Cadre légal invoqué par l’État
Selon le texte officiel cité par l’administration territoriale, la dissolution se fonde sur des dispositions administratives et réglementaires nouvelles. Le communiqué invite les responsables à se conformer aux formalités prévues par cette loi et avertit que des sanctions pourront être appliquées en cas de non-respect. L’adoption en juillet 2025 d’un cadre législatif limitant le fonctionnement des associations avait déjà permis, selon les autorités, la révocation d’autorisations et la suspension provisoire d’autres structures pour des motifs administratifs.
Réactions internationales et appels à l’annulation
La décision a suscité des condamnations et des appels à revenir sur la mesure, qualifiée par des organisations de défense des droits humains d’une intensification de la répression contre la société civile. Ces acteurs estiment que la dissolution porte atteinte au droit fondamental de la liberté d’association et serait incompatible avec les obligations internationales en matière de droits de l’homme. Des voix ont demandé l’annulation immédiate de la décision et appelé à préserver l’espace d’action des défenseurs des droits et des militants civiques au Burkina Faso.
Mesures antérieures du régime Traoré
Il s’agit d’une nouvelle étape dans une série de mesures entreprises depuis la prise de pouvoir par le chef de l’État militaire en 2022. Parmi les décisions prises antérieurement figurent la fermeture des comptes bancaires commerciaux des ONG nationales et internationales en novembre dernier, leur transfert vers une banque d’État nouvellement créée, ainsi que la dissolution de tous les partis politiques en janvier, après trois ans de suspension. En outre, une loi de juillet 2025 avait déjà restreint le fonctionnement des groupes et syndicats, entraînant la révocation ou la suspension de plusieurs autorisations.
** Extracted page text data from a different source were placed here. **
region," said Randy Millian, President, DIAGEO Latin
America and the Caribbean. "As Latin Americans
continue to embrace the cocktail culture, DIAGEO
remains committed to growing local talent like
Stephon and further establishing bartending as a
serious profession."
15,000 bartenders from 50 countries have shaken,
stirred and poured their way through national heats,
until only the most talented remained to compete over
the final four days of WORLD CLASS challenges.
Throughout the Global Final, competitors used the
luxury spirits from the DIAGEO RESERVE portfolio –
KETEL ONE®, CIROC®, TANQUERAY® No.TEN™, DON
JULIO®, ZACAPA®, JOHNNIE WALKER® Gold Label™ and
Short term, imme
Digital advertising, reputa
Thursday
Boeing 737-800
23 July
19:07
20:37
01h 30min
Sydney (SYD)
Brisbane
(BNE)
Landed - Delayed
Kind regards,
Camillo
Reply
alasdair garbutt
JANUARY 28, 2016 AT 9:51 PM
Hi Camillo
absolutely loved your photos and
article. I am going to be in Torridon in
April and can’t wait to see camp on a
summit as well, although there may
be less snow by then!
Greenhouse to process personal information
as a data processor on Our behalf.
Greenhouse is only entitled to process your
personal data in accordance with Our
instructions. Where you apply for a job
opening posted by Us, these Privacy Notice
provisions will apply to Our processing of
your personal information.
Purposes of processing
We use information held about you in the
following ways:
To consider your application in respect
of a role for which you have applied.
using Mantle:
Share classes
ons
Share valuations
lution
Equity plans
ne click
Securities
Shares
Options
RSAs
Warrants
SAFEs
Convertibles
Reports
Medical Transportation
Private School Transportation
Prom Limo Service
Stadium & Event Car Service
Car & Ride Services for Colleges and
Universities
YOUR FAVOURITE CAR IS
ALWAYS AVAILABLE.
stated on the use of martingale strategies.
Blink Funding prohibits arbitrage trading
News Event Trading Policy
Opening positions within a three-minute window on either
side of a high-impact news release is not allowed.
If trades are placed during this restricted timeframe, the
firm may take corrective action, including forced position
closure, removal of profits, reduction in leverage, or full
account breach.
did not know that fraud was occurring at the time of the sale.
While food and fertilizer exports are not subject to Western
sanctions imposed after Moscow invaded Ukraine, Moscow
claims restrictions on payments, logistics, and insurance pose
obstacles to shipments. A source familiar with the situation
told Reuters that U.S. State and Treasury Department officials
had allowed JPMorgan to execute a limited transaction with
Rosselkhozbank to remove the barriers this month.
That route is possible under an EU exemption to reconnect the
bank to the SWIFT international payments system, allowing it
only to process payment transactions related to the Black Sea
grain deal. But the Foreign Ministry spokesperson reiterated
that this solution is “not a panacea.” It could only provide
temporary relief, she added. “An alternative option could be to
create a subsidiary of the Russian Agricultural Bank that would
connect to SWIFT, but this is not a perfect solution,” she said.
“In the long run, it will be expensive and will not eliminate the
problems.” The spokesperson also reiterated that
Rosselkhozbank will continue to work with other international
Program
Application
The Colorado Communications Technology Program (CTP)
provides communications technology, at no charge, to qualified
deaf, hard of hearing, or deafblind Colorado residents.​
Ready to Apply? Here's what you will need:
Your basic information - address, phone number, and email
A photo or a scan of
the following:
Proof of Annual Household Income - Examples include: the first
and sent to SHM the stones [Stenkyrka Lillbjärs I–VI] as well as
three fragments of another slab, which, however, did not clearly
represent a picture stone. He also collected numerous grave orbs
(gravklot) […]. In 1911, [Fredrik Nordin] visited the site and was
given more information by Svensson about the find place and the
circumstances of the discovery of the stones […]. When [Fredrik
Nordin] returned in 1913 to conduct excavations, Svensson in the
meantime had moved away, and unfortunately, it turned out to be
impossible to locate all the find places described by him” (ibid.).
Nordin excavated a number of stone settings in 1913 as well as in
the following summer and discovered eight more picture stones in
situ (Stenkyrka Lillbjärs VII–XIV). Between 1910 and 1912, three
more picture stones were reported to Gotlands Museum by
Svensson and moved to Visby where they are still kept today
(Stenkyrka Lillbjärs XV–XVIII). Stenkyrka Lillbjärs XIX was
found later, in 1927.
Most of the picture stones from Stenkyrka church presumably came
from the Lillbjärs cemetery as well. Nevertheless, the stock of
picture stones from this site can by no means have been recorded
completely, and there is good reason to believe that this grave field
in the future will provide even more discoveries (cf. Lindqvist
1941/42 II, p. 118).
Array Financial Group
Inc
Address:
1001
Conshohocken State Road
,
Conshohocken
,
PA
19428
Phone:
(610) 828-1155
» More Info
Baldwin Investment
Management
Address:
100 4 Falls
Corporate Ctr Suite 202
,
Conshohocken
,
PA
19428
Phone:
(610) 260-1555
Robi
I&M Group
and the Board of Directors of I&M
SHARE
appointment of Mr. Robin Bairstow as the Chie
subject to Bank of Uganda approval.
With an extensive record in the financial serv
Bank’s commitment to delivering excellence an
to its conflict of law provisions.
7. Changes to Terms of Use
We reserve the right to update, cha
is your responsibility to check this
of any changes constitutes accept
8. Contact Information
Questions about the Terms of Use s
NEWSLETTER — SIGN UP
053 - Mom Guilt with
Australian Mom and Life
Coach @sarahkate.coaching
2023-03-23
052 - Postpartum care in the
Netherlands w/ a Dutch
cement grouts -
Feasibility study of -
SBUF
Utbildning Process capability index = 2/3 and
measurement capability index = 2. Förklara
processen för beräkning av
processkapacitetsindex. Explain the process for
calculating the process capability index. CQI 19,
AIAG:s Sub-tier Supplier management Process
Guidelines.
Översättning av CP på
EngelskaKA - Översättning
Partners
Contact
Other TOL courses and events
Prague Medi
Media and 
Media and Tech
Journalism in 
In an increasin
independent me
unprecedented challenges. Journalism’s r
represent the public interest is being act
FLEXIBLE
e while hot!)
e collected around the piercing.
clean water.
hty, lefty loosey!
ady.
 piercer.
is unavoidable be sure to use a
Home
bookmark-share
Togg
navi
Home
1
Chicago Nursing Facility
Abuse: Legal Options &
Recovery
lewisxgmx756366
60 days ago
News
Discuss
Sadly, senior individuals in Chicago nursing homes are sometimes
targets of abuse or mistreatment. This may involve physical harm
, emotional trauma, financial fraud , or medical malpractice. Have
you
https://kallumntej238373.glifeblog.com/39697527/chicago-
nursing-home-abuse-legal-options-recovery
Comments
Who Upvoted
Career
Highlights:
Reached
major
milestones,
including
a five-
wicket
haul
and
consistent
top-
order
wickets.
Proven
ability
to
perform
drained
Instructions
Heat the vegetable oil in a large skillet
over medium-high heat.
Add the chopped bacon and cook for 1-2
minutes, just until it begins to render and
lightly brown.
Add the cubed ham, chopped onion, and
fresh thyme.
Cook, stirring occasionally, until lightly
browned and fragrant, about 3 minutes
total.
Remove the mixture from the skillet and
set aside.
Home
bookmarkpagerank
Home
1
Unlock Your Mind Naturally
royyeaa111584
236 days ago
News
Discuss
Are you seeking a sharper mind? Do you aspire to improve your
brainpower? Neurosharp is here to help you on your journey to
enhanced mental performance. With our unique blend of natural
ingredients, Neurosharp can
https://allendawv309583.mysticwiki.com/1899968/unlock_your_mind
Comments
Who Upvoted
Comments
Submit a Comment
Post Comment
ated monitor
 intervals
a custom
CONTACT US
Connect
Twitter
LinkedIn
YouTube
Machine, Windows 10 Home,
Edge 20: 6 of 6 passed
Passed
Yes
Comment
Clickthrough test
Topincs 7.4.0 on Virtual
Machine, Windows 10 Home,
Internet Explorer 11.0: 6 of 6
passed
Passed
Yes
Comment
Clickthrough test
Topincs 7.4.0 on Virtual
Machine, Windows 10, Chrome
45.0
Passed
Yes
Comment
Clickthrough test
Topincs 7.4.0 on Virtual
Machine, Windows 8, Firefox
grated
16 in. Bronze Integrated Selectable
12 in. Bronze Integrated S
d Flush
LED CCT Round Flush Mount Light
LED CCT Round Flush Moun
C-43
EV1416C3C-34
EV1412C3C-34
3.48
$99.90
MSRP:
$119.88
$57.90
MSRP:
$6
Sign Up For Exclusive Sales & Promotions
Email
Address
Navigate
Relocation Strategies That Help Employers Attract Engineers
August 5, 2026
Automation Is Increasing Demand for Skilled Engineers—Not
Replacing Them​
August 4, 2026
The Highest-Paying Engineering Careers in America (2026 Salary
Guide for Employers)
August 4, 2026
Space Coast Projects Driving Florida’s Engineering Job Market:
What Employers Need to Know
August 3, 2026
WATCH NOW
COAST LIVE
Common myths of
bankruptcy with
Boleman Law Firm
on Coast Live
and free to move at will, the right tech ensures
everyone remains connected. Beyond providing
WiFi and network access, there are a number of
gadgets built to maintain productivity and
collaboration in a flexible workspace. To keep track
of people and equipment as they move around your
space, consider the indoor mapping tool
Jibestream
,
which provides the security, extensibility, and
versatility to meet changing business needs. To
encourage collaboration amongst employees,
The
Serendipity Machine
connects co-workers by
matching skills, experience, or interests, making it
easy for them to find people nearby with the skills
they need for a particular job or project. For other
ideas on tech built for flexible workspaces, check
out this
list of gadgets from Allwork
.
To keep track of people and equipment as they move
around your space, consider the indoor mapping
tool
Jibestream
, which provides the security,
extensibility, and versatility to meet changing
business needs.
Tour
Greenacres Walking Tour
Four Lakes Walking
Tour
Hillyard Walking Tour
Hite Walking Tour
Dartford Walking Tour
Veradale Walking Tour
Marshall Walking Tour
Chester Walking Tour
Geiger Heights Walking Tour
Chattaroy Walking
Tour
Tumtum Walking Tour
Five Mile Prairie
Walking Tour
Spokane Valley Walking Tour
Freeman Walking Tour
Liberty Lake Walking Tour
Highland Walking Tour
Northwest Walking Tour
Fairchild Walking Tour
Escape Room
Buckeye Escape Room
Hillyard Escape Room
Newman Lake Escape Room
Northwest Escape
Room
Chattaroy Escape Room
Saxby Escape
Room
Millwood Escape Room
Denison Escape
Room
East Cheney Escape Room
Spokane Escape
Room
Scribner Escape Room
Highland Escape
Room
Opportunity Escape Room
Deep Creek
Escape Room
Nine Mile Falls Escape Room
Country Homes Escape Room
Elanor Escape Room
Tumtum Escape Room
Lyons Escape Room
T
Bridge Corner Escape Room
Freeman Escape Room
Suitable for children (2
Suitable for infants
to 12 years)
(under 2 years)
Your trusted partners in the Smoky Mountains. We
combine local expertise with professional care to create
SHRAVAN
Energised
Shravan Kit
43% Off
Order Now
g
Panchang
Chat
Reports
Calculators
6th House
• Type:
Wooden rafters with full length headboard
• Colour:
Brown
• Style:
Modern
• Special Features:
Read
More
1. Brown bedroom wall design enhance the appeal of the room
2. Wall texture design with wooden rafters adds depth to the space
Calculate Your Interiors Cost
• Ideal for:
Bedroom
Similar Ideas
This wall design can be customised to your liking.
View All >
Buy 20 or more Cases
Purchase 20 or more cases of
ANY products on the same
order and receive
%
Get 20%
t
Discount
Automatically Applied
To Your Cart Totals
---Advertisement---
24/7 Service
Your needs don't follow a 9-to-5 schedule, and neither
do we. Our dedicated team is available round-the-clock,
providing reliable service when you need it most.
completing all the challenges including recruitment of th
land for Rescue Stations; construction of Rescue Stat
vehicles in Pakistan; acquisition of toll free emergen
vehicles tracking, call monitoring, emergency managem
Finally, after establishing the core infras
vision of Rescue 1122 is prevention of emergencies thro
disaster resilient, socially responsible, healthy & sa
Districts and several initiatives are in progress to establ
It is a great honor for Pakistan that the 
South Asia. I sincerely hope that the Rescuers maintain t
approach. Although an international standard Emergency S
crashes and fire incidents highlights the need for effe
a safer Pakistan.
Ces mesures s’inscrivent dans un contexte où le pouvoir a multiplié les outils juridiques et administratifs pour encadrer l’action politique et associative.
Impact attendu sur la société civile et l’assistance humanitaire
La fermeture de centaines d’organisations risque d’affaiblir la capacité de la société civile à documenter les violations des droits, à fournir des services sociaux et à coordonner l’aide humanitaire dans un pays confronté à une insécurité persistante. Le Burkina Faso mène depuis plusieurs années des opérations contre des groupes armés affiliés à des organisations extrémistes, et les ONG bénéficiaires de financements internationaux étaient déjà fréquemment accusées d’espionnage ou de collusion, selon des déclarations officielles. La suspension d’activités et la perte d’autorisation administrative pourraient interrompre des programmes locaux essentiels, affectant l’accès à l’aide pour des populations vulnérables.
La décision de dissoudre ces associations s’inscrit dans un contexte de durcissement du contrôle de l’espace public par le pouvoir militaire, qui a restreint la liberté de réunion, révoqué les autorisations syndicales et entamé des procédures judiciaires et administratives contre des défenseurs. Les autorités préviennent d’un encadrement strict et de sanctions pour les entités qui ne respecteraient pas les nouvelles règles. Les conséquences à moyen terme dépendront de l’ampleur des sanctions appliquées, de la réaction des organisations concernées et de la pression exercée par la société civile nationale et par des acteurs extérieurs pour préserver les activités humanitaires et de défense des droits.